My fears about turning science instrumental may be too obvious. I hope they are. But since the world we live in today is a post-modern world, a world where science and knowledge has never reached such heights, while, in the same time, doubt or uncertainty about everything are so vast, I believe that some basic values should be preserved. Besides, when science is just made instrumental it immediately loses part of its legitimacy and easily becomes the target of open or concealed attacks.
My distrust of a broader cooperation between developed and developing countries may be pessimistic. I hope it is. But what is important for the developing countries is to count on themselves and on their capacity for developing science and technology in their own countries, out of their own endeavour and self-commitment.

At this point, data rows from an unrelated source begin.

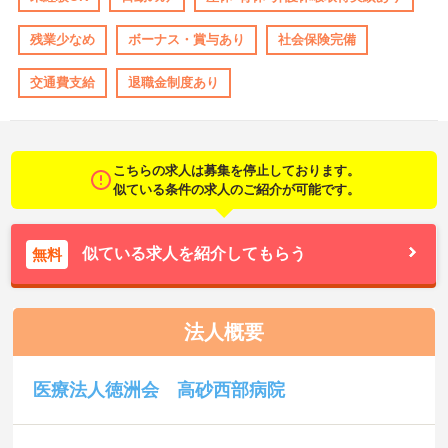
残業少なめ
ボーナス・賞与あり
社会保険完備
交通費支給
退職金制度あり
こちらの求人は募集を停止しております。
似ている条件の求人のご紹介が可能です。
似ている求人を紹介してもらう
無料
法人概要
医療法人徳洲会 高砂西部病院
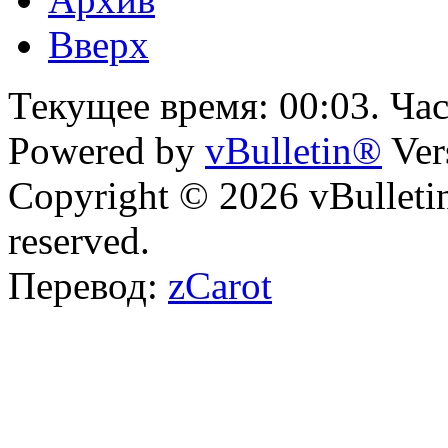
Вверх
Текущее время:
00:03
. Ча
Powered by
vBulletin®
Ver
Copyright © 2026 vBulletin 
reserved.
Перевод:
zCarot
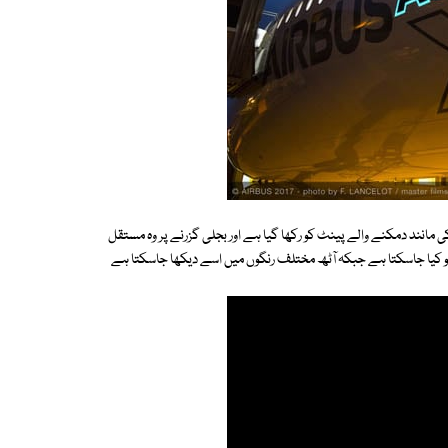
انند دمکنے والے پینٹ کو رکھا گیا ہے اور بجلی گزرنے پر وہ مستقل
و کیا جاسکتا ہے جبکہ آٹھ مختلف رنگوں میں اسے دیکھا جاسکتا ہے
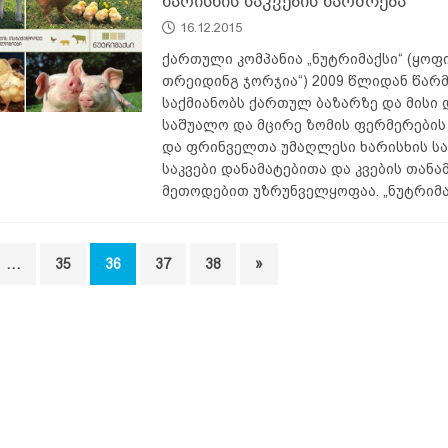
ხარისხის საკვების წარმოება
16.12.2015
ქართული კომპანია „ნუტრიმაქსი“ (ყოფ
თრეიდინგ ჯორჯია“) 2009 წლიდან წარ
საქმიანობს ქართულ ბაზარზე და მისი
საშუალო და მცირე ზომის ფერმერები
და ფრინველთა უმაღლესი ხარისხის სა
საკვები დანამატებითა და კვების თან
მეთოდებით უზრუნველყოფაა. „ნუტრიმა
…
35
36
37
38
»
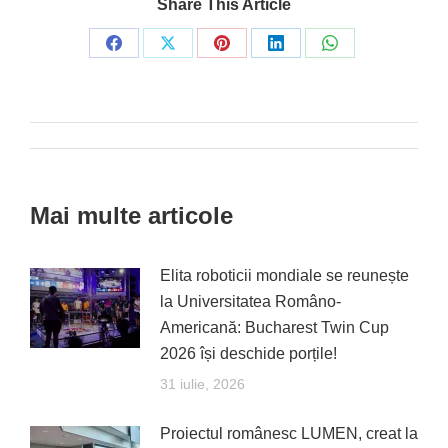
Share This Article
Share
Share
Share
Share
Share
on
on
on
on
on
Facebook
X
Pinterest
LinkedIn
WhatsApp
Post
navigation
Mai multe articole
Elita roboticii mondiale se reunește
la Universitatea Româno-
Americană: Bucharest Twin Cup
2026 își deschide porțile!
31 iulie, 2026
Proiectul românesc LUMEN, creat la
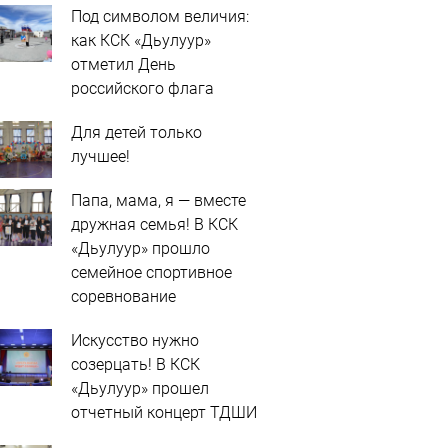
Под символом величия:
как КСК «Дьулуур»
отметил День
российского флага
Для детей только
лучшее!
Папа, мама, я — вместе
дружная семья! В КСК
«Дьулуур» прошло
семейное спортивное
соревнование
Искусство нужно
созерцать! В КСК
«Дьулуур» прошел
отчетный концерт ТДШИ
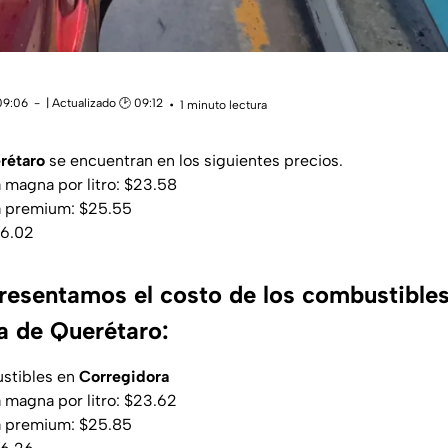
09:06
| Actualizado 🕑 09:12
1 minuto lectura
rétaro
se encuentran en los siguientes precios.
a magna por litro: $23.58
na premium: $25.55
26.02
resentamos el costo de los combustibles
a de Querétaro:
ustibles en
Corregidora
a magna por litro: $23.62
na premium: $25.85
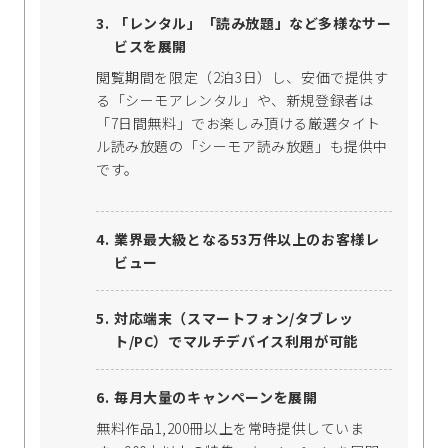
「レンタル」「読み放題」など多様なサー
ビスを展開
閲覧期間を限定（2泊3日）し、安価で提供す
る「シーモアレンタル」や、新規登録者は
「7日間無料」でお楽しみ頂ける厳選タイト
ル読み放題の「シーモア読み放題」も提供中
です。
業界最大級となる53万件以上のお客様レ
ビュー
対応端末（スマートフォン/タブレッ
ト/PC）でマルチデバイス利用が可能
毎月大量のキャンペーンを展開
無料作品1,200冊以上を常時提供していま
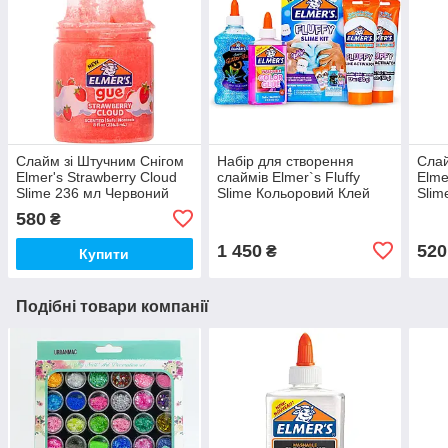
Слайм зі Штучним Снігом
Набір для створення
Слай
Elmer's Strawberry Cloud
слаймів Elmer`s Fluffy
Elme
Slime 236 мл Червоний
Slime Кольоровий Клей
Slim
(00384)
Елмерс, Клей з Гліттером
(003
580
₴
та Активатори (00697)
1 450
520
₴
Купити
Подібні товари компанії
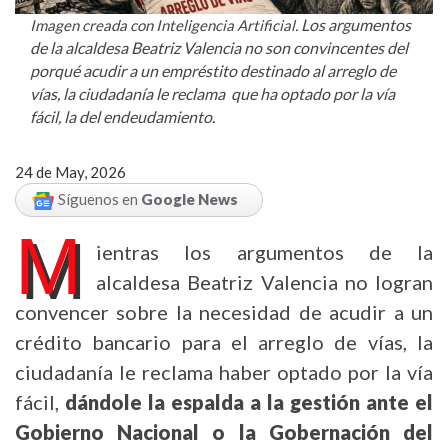
Los argumentos
Imagen creada con Inteligencia Artificial.
de la alcaldesa Beatriz Valencia no son convincentes del
porqué acudir a un empréstito destinado al arreglo de
vías, la ciudadanía le reclama que ha optado por la vía
fácil, la del endeudamiento.
24 de May, 2026
Síguenos en
Google News
M
ientras los argumentos de la
alcaldesa Beatriz Valencia no logran
convencer sobre la necesidad de acudir a un
crédito bancario para el arreglo de vías, la
ciudadanía le reclama haber optado por la vía
fácil,
dándole la espalda a la gestión ante el
Gobierno Nacional o la Gobernación del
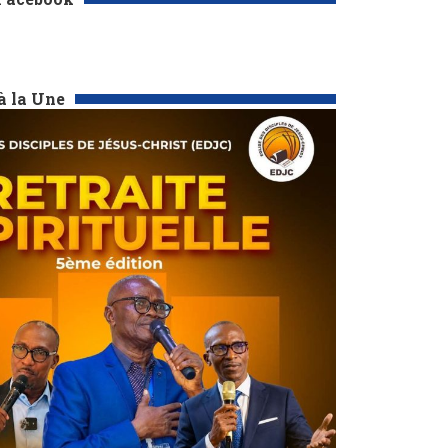
à la Une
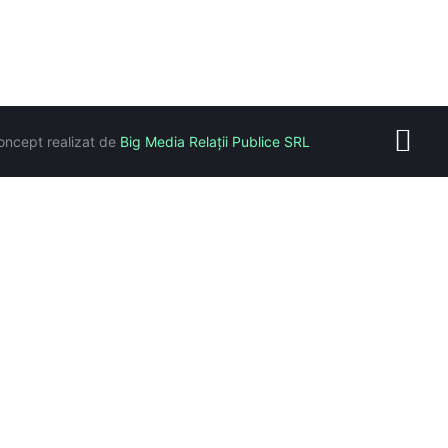
oncept realizat de
Big Media Relații Publice SRL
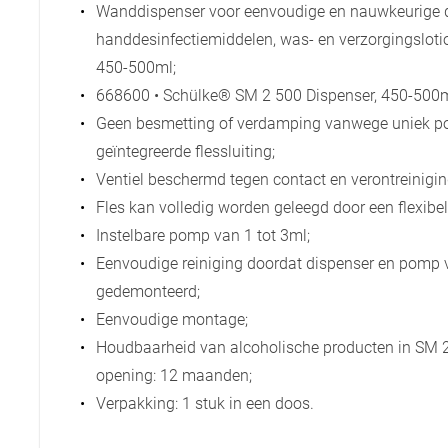
Wanddispenser voor eenvoudige en nauwkeurige 
handdesinfectiemiddelen, was- en verzorgingsloti
450-500ml;
668600 • Schülke® SM 2 500 Dispenser, 450-500m
Geen besmetting of verdamping vanwege uniek 
geïntegreerde flessluiting;
Ventiel beschermd tegen contact en verontreinigin
Fles kan volledig worden geleegd door een flexibe
Instelbare pomp van 1 tot 3ml;
Eenvoudige reiniging doordat dispenser en pomp 
gedemonteerd;
Eenvoudige montage;
Houdbaarheid van alcoholische producten in SM 
opening: 12 maanden;
Verpakking: 1 stuk in een doos.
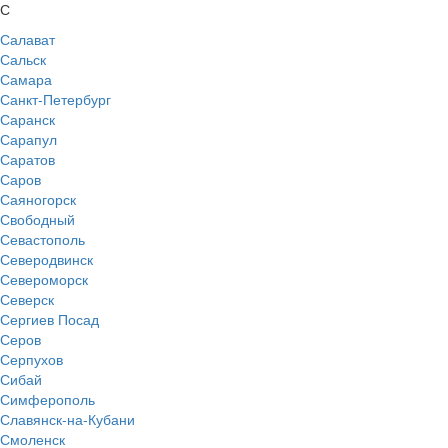
С
Салават
Сальск
Самара
Санкт-Петербург
Саранск
Сарапул
Саратов
Саров
Саяногорск
Свободный
Севастополь
Северодвинск
Североморск
Северск
Сергиев Посад
Серов
Серпухов
Сибай
Симферополь
Славянск-на-Кубани
Смоленск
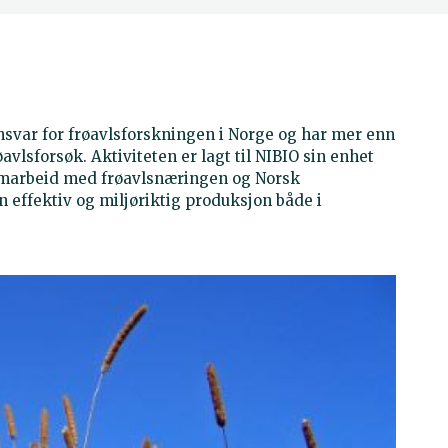
nsvar for frøavlsforskningen i Norge og har mer enn
vlsforsøk. Aktiviteten er lagt til NIBIO sin enhet
samarbeid med frøavlsnæringen og Norsk
 effektiv og miljøriktig produksjon både i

For sure, we have to be modest, our scientific propositions need to be careful, we should never ignore our shortcomings or avoid internal and external critique and debate. But this should not lead us to make science relative or instrumental. In any of both cases we are failing to defend it - and we know well that science is a patrimony of mankind.
For sure, we must count on cooperation among countries. A Conference like this one would not make sense if we did not. But this belief must be tempered by reality. Science and technology are, no doubt, a patrimony of mankind, but a poorly divided patrimony. It will only have a more equitable division from the moment that we are able to take care of ourselves in a more effective way, following our own advice, learning from our own mistakes, and having always clear in our minds that science and technology only makes sense when we are, ourselves, able to dominate and make good use of it.